Reviewing this book, historian Edward Duyker described it as a 'community milestone' and drew attention to the thematic vocabulary compiled by Dr Jackelin Troy and Bursill as 'an important local linguistic resource' which will and give 'added meaning to all who seek environmental engagement from a Dharawal perspective'

==Publishing==
Bursill produced five pamphlets on Aboriginal Drug and Alcohol issues for NSW Aboriginal inmates to assist them in changing and improving their lives in a drug-free environment. Bursill was elected Editor of the Sutherland Shire Historical Society Bulletin in December 2001 and held that position till late in 2004. Remaining on the executive of the society, he changed positions to that of 'Archivist and Research Officer'. In August 2008, Bursill became the founding editor of a new journal of local history, art, and natural history named Doryanthes (after the genus of the Gymea Lily, endemic to the Sutherland Shire and Illawarra). In 2009, Dawn Emerson, a former deputy mayor of the Sutherland Shire, became editor, but has since retired, guest editors are active each quarter. Bursill, however, has remained publisher. In 2009, he also became an adjunct lecturer at Charles Sturt University and initiated a 'Virtual Museum' (shirevirtual.tk) for the Sutherland Shire. In the same year, Bursill and Mary Jacobs incorporated "Dharawal Publishing Inc." and continue to produce printed and web-based material under that Incorporated imprint. In 2012, Bursill produced three more books. A Collection of Dharawal Words and Phrases. Edited by Les Bursill ISBN 978-0-9870727-3-3 and The Story of Deeban, The Bay of the Whales and Creation Serpent. ISBN 978-0-9870727-1-9. He re-published his ancestor, Dr. Ellis's work on Aboriginal plant names in conjunction with Sir William Macarthur. He has since worked in collaboration With Dr Mike Donaldson and Mary Jacobs and produced two new books.
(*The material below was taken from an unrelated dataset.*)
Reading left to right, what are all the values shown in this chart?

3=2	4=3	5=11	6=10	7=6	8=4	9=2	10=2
The History of the Illawarra, Before Colonisation Volume 1. And The History of the Illawarra, after Colonisation Volume 2.
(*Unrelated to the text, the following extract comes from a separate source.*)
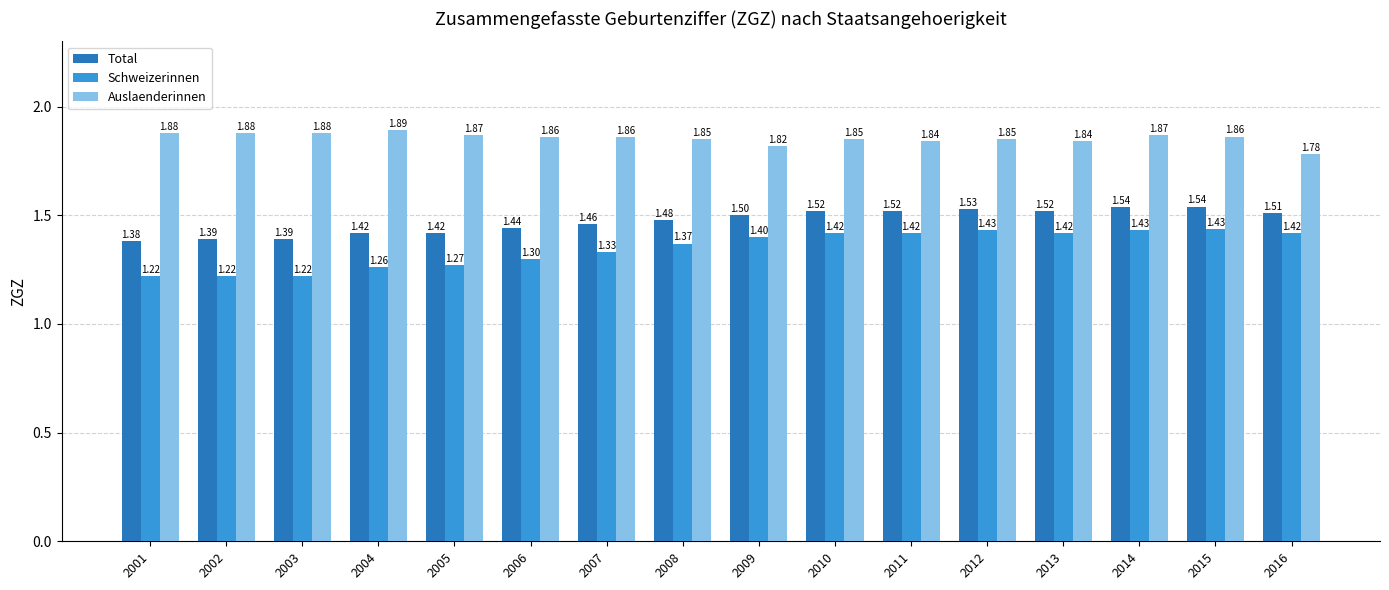

What is the sum of the Total values at 2007 and 2016?

3.0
==Community organisations==
Bursill was chairman of the Sutherland Shire Council Aboriginal Advisory Committee but gave up that position in January 2013 due to ill health and has resigned from the committee. He is a founding member of the Kurranulla Aboriginal Corporation and Chairman of Dharawal Publications Inc. In June 2009, he was appointed a legatee (St George and Sutherland) of Legacy Australia an organisation which cares for the dependants of deceased Australian servicemen. In June 2010 he was elected as Chairman of the St. George and Sutherland Division of Legacy NSW. He completed two years as chairman in June 2012 and was a member of the Legacy N.S.W. Education Committee. Bursill resigned from Legacy in July 2013 due to ill health. He is a board member for the Southern Metropolitan Cemeteries trust and was a board member for the NSW Mental Health Association, but resigned from that board, again due to ill health. He was appointed a member of the Relationships Australia Ethics Committee in April 2012.

==Quotes==
"Meaning is for those who are ready for it, for those who are trained for it. The rest get pretty pictures".
Bursill quoted by Paul Bahn,

“Once you accept that this is it, then life truly demands that you do your utmost with what you have here". Atheists Convention Blog, 12 March 2010

"Yura marri ngara yanga marri, barrbanga gurlibuwa"
(People become great as they hear and do good things as they learn to copy the proper way of doing things.) Dharawal motto for the Sutherland Shire 'Virtual Museum', 19 July 2009.